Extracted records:

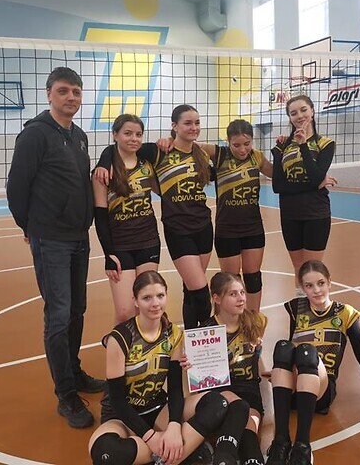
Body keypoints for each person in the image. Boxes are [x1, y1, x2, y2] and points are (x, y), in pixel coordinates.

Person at [6, 67, 105, 429]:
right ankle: (65, 394)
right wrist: (29, 227)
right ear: (49, 94)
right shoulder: (35, 134)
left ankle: (74, 373)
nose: (71, 97)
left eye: (76, 91)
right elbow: (17, 187)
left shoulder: (78, 136)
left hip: (79, 236)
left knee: (77, 309)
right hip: (51, 239)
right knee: (59, 314)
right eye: (63, 91)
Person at [265, 260, 360, 465]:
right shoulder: (297, 308)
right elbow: (292, 342)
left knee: (307, 352)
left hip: (321, 389)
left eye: (320, 283)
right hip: (294, 391)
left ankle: (302, 447)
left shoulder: (345, 313)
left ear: (329, 282)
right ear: (302, 288)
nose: (316, 290)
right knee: (283, 347)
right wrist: (280, 368)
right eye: (309, 285)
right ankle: (280, 442)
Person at [89, 271, 232, 465]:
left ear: (166, 295)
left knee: (217, 403)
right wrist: (150, 437)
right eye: (147, 298)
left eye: (160, 295)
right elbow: (117, 400)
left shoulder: (173, 334)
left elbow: (174, 389)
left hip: (157, 410)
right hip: (122, 417)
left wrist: (174, 426)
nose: (155, 303)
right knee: (105, 452)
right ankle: (181, 452)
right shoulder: (120, 338)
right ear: (135, 301)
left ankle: (163, 456)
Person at [96, 104, 213, 330]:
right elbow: (117, 150)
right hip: (170, 231)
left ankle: (192, 341)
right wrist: (103, 160)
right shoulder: (155, 153)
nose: (134, 139)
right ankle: (204, 339)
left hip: (198, 227)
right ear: (174, 126)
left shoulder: (200, 153)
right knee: (198, 292)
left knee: (190, 289)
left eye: (197, 122)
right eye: (188, 123)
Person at [92, 114, 161, 323]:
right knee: (125, 312)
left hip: (148, 242)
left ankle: (146, 344)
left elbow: (164, 191)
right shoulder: (103, 173)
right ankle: (120, 344)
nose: (134, 139)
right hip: (120, 246)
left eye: (138, 134)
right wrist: (108, 254)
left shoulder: (147, 165)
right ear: (115, 135)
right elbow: (100, 216)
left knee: (146, 308)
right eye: (128, 133)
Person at [271, 95, 338, 294]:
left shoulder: (325, 144)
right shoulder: (283, 146)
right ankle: (302, 308)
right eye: (293, 113)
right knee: (298, 268)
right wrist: (315, 184)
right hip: (290, 213)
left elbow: (315, 177)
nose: (299, 116)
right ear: (290, 118)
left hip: (315, 212)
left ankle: (317, 308)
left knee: (313, 270)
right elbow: (277, 185)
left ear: (312, 111)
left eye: (303, 110)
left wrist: (303, 145)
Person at [200, 272, 269, 465]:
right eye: (233, 294)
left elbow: (256, 354)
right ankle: (226, 457)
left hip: (249, 390)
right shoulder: (206, 331)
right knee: (238, 414)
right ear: (216, 298)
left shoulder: (256, 322)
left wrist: (257, 349)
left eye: (242, 292)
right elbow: (202, 379)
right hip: (221, 392)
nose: (241, 298)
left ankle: (245, 459)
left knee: (250, 425)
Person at [211, 120, 273, 311]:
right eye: (236, 145)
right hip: (226, 229)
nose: (242, 149)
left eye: (247, 144)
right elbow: (192, 145)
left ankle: (253, 320)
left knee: (253, 277)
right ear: (228, 141)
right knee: (230, 281)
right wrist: (169, 140)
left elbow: (279, 175)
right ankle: (231, 322)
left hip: (253, 227)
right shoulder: (220, 155)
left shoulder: (257, 157)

_WHAT THE TASK REQUIRES_. Taking the entries as a whole, work out how many lines contain the string "nose". Respond with only the number.

_EXERCISE OUTPUT_. 8